Kofi Yamoah, Managing Director, Ghana Stock Exchange (GSE) also shared similar sentiments in a chat with Daily Guide, urging prospective and existing investors to acquire more shares in order to increase ownership in these listed equities.
According to him, most of the listed companies' price earning ratio had reduced ranging from 6 to 10 percent, hence new and old investors should take advantage of that and buy fresh and additional shares.
Some analysts predict that the market corrections which have seen equities such as GCB, CAL and GOIL declining from 90Gp, 60Gp and 40Gp to 75Gp, 45Gp and 30Gp respectively as at last week Friday might bounce back by June.
Mr. Yamoah said though the capital market was not doing well now, it would bounce back sooner than later.
The Accra Bourse has been on the downward side since the beginning of this year with the year-to-date return at a negative.
Mr. Yamaoh also urged listed companies to amend their regulations to pave way for the automation of the trading platform. “At the end of this month, we are hoping to go live with trading on the stock market with brokers trading from their various offices, hence the need.”
The companies will require shareholders' approval during their annual general meetings (AGM) expected to take place soon.
The GSE has commenced electronic projects including depository system, clearing and settlement system and automation of the trading platform that will raise its standard into an international one.
While the depository system which will require every investor to open an account will eliminate the risks associated with excessive paper work in post-trade as well as processing and registration, the automation system will enhance liquidity on the market as well as improve general trading on the exchange.

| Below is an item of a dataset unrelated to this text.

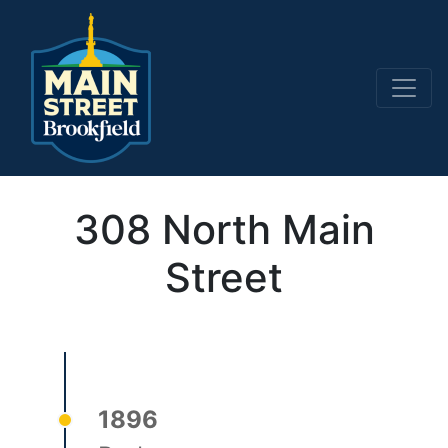
Main Navigation
308 North Main
Street
1896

Meanwhile, some listed companies mostly manufacturing firms have released quite exciting financial results for the year ending.
Nevertheless, the results, according to some stock analysts, would not change the bearish state of the market for now because of the global financial crisis where markets globally have not been faring well.
While Produce Buying Company (PBC) bagged GH¢149.616 million as turnover for the last financial year as compared with GH¢80.511 million in 2007, Benso Oil Palm Plantation (BOPP) recorded GH¢20.589 million as compared with GH¢13.115 in 2007 and Guinness Ghana Limited (GGBL) realized GH¢93.551 million for the half year as compared with GH¢76.107 last year.
Significantly, shareholders' fund of PBC, BOPP and GGBL grew from GH¢6.369 million, GH¢16.703 million and GH¢66.34 million to GH¢9.819 million, GH¢19.984 million and GH¢68.204 million respectively.